• Camera settings data:
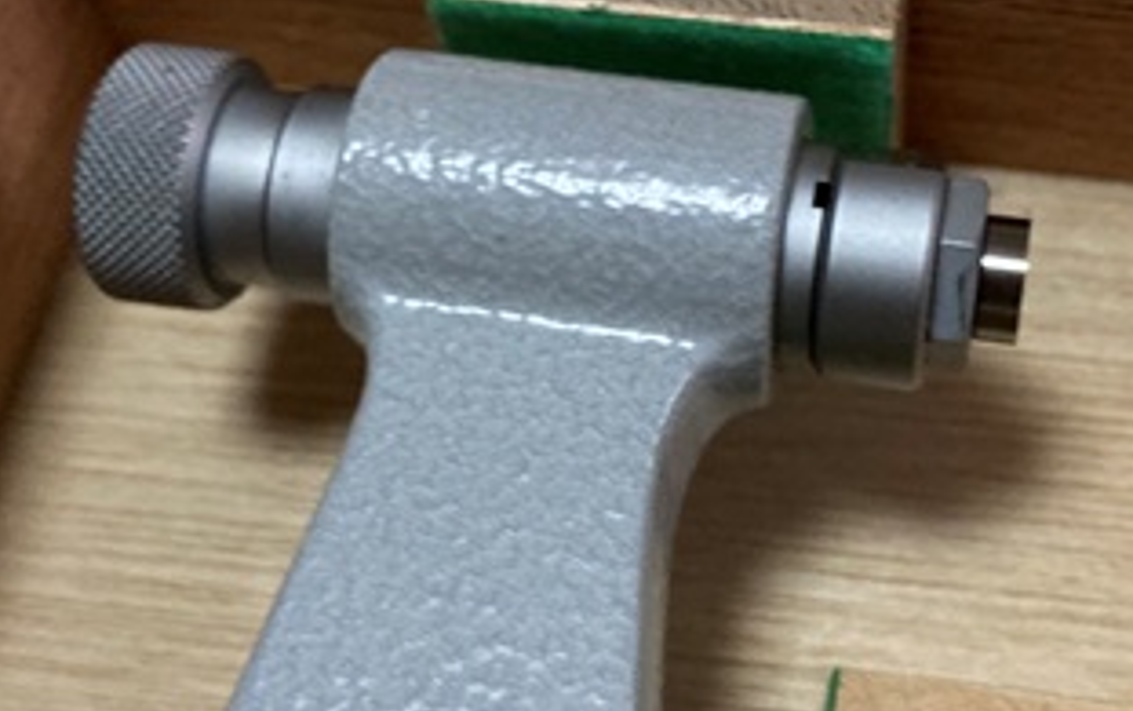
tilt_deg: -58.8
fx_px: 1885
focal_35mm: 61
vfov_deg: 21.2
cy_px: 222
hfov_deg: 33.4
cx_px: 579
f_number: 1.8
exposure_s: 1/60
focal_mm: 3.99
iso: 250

• What the task requires: Exclude the pictures and repeat every other part of the records word for word.

• Output of the task:
tilt_deg: -58.8
fx_px: 1885
focal_35mm: 61
vfov_deg: 21.2
cy_px: 222
hfov_deg: 33.4
cx_px: 579
f_number: 1.8
exposure_s: 1/60
focal_mm: 3.99
iso: 250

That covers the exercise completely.